Abstract
Background: The JAK2V617F mutation is a key driver mutation in myeloproliferative neoplasms (MPNs), and its dynamic changes may reflect disease progression and treatment response. This study aimed to evaluate the clinical utility of digital PCR (dPCR)-based longitudinal monitoring of JAK2V617F variant allele frequency (VAF) in therapeutic assessment and prognostic prediction for MPNs.
Methods: The cohort comprised 445 JAK2V617F-positive MPN patients diagnosed at Peking Union Medical College Hospital between January 2016 and January 2025. All patients provided informed consent, and the study adhered to Helsinki Declaration guidelines. According to WHO 2016 criteria, diagnoses included: ET (n=115; 36 males, 79 females), PV (n=230; 112 males, 118 females), prePMF/PMF/secondary MF (n=87; 35 males, 52 females), and other MPNs (n=13; 9 males, 4 females) including MPN-AML, MPN-U, and MDS/MPN. Retrospective data collection encompassed laboratory parameters, non-driver mutations, fibrotic/leukemic transformation, and treatment regimens. We used dPCR to quantify mutation burden and analyze its association with disease subtypes, treatment regimens, and molecular kinetic characteristics.
Results: This study establishes digital PCR (dPCR) as a precise methodology for JAK2V617F variant allele frequency (VAF) quantification in myeloproliferative neoplasms (MPNs). Analytical validation demonstrated excellent linearity (R² = 0.9994) across clinically relevant VAF ranges (0.0039%-12.20%), with optimal reproducibility at VAF ≥0.020% (CV<5%).
Disease-specific patterns of molecular response were observed. Polycythemia vera (PV) patients achieved significantly higher molecular response rates to interferon-alpha (IFN-α) therapy (71% overall response) compared to essential thrombocythemia (ET) patients (43% overall response; p<0.01). The ELN 2009 criteria demonstrated superior sensitivity for molecular response assessment, particularly in patients with baseline VAF 10-20%.

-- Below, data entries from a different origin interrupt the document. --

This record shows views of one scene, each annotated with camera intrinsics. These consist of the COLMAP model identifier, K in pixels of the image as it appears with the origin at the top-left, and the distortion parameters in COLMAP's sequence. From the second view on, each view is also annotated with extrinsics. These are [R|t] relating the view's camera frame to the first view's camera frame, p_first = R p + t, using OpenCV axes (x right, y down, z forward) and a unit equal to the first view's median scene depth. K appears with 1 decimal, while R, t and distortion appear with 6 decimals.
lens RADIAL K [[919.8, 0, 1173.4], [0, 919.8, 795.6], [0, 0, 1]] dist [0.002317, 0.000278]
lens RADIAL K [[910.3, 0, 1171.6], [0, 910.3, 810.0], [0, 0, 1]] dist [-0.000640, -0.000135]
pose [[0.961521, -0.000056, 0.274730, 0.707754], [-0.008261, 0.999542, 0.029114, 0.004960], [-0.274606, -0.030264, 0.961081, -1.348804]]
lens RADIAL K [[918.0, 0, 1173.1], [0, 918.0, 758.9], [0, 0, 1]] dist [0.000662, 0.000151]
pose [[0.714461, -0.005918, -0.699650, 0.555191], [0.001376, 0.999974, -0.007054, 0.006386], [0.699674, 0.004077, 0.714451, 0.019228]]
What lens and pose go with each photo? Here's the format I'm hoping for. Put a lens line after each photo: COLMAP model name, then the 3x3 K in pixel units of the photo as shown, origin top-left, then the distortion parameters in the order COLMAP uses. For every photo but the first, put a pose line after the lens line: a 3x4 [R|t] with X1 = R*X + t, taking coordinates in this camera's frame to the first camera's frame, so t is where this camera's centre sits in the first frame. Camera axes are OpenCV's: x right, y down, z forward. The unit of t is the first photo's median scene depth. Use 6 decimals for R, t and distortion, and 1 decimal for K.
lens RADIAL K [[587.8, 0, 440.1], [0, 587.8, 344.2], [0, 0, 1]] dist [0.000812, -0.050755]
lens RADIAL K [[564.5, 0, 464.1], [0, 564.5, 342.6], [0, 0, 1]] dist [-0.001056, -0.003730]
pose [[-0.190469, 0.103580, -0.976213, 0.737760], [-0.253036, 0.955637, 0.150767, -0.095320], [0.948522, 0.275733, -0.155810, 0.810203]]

Early molecular response kinetics showed strong predictive value. For ET, a >2.84% monthly decline (≥34% over 12 months) distinguished responders (77% PR or CMR). In PV, thresholds were >2.6% monthly (≥31.2% over 12 months) for response (88% PR or CMR) and >5.4% monthly (≥65.3% over 12 months) for CMR (54%). These kinetic patterns may serve as early indicators for treatment efficacy assessment.
Non-driver mutation burden inversely correlated with molecular response quality. Complete molecular responders (CMR) exhibited the lowest mutation load (0.21 mutations/patient), while non-responders carried significantly higher mutational complexity (0.83 mutations/patient; p<0.001). However, this association was attenuated in IFN-treated patients (p=0.12 for Non-driver mutation burden difference between responders and non-responders), suggesting IFN may partially overcome the negative impact of non-driver mutations. This molecular stratification provides a framework for personalized treatment approaches.
Conclusion: dPCR enables highly precise dynamic monitoring of JAK2V617F, and VAF decline rates serve as reliable indicators for predicting MPN treatment efficacy. PV patients respond best to IFN therapy, while higher non-driver mutation burden may indicate adverse prognosis, though this effect could be partially mitigated by IFN treatment. Our findings provide critical evidence for precision medicine in MPN management.